Id like to see the effects of the emf on the signal lines
There really isn’t as much emf on the power lines of ESCs. I was quite surprised when I probed one with a oscilloscope as the only variance on the power buss was some voltage drop when the motors are loaded.
Short lengths of piano wire are very stiff, slightly flexible, and conductive. Triangular shapes would be very strong.
I must say, what a brilliant idea !!!
not to steal your glory, here is one for a hexacopter :-)
http://diydrones.com/group/3d-models
Interesting that he is trying to save weight, but using bed-liner as an insulator. Why not Kapton tape or enamel paint?
And not a single word about how much weight was ACTUALLY saved.
If you read his blog he never says he was doing it to save weight.
… and yet the summary implies it was, with the first sentence.
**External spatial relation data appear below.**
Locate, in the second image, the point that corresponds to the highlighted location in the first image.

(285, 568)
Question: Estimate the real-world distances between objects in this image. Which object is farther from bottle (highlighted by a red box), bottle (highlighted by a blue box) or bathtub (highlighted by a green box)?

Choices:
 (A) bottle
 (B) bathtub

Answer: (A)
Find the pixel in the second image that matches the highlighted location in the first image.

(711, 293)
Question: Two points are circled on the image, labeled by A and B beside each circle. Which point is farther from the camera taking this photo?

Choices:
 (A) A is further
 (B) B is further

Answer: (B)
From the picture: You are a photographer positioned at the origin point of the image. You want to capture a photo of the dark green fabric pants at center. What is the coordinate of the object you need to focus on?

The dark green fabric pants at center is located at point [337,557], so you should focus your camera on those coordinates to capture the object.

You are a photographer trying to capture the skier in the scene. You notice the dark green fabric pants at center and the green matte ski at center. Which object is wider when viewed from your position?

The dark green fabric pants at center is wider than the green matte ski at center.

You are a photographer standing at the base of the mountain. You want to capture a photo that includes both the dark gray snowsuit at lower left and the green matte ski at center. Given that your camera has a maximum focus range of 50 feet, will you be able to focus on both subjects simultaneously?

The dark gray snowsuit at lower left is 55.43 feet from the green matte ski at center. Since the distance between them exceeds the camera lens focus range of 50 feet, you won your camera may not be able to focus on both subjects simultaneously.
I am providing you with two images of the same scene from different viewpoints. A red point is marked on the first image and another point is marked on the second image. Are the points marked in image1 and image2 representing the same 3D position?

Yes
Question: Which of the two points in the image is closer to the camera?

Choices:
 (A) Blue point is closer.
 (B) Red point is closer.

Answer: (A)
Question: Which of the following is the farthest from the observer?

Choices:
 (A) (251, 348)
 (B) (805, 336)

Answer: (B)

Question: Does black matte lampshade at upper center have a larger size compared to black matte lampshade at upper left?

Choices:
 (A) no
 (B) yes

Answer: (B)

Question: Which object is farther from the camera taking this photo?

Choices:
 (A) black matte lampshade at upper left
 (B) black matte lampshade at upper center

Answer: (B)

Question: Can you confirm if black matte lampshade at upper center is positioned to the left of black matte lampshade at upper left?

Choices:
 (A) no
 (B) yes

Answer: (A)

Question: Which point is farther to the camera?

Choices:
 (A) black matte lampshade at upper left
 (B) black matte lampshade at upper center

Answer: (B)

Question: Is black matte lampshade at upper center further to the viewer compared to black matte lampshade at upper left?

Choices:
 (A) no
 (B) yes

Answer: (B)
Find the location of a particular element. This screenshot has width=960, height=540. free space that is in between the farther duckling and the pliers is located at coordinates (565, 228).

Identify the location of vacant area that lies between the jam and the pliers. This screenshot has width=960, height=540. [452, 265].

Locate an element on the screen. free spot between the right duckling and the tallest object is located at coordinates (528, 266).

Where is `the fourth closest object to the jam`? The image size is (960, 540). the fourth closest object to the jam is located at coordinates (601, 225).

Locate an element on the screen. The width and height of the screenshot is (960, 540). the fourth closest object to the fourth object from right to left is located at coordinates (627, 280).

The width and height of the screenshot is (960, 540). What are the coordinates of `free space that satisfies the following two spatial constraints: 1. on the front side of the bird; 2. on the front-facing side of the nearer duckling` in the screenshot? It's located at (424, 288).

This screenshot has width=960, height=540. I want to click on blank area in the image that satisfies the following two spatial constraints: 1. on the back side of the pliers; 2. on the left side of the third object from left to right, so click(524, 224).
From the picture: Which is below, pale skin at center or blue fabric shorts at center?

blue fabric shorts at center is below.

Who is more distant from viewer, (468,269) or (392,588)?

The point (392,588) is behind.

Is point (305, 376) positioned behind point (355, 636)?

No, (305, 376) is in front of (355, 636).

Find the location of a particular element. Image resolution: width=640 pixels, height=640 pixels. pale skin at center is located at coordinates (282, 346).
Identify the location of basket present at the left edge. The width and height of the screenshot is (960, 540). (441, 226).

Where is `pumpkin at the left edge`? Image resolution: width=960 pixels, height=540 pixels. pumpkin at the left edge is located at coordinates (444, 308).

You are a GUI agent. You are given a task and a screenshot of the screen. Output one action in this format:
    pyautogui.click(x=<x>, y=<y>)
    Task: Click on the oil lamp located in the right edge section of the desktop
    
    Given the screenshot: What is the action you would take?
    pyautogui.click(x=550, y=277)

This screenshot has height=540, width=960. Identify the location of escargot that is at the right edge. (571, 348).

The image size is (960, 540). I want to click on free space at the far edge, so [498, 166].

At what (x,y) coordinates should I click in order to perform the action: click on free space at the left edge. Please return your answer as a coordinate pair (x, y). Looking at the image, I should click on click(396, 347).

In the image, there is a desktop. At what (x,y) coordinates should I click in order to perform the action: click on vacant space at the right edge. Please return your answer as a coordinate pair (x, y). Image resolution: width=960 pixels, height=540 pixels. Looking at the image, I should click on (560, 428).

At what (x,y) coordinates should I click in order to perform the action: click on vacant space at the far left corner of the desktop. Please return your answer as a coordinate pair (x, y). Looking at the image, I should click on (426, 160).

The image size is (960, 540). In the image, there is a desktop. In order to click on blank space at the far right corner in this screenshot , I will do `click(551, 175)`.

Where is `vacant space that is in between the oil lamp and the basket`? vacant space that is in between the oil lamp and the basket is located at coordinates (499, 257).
very nice idea! i may end up adapting this to my raptor when i finally get out or the R stage and start doing some D
WHATEVER. my ~30cm of heavy-duty speaker cable connected in a circle and soldered to each esc at 3,6,9,12-oclock positions work just fine. it also took 12 seconds to make, and that includes getting up from my desk and reaching for the spool, and using hte side-cutters to cut it to the right length. Soldering to the ESC’s took another 90 seconds, but that doesn’t count, as the milled PCB has to be soldered too.
Sure, but this does make things look cleaner, and you don’t even have to worry about cable routing, which can be trivial or difficult depending on the chassis design.
Only hackaday mentioned the weight. It seems he actually did it to clean up the wiring harness
Someone should go the whole hog
and make a hybrid carbon fibre/
PCB wafer thin copter frame.
Don’t forget that 0.2mm pcb
weighs next to nothing anyway..
This isnt a new thing, DJI uses pcbs for their quad/hex copter kits and they use them for mower distribution too.
http://www.rchobbyhelicopter.com/store52/agora.cgi?product=DJI_Innovations
(Scroll half way down the page)
Indeed. Hobby King also sells frames using this same idea and have for some time.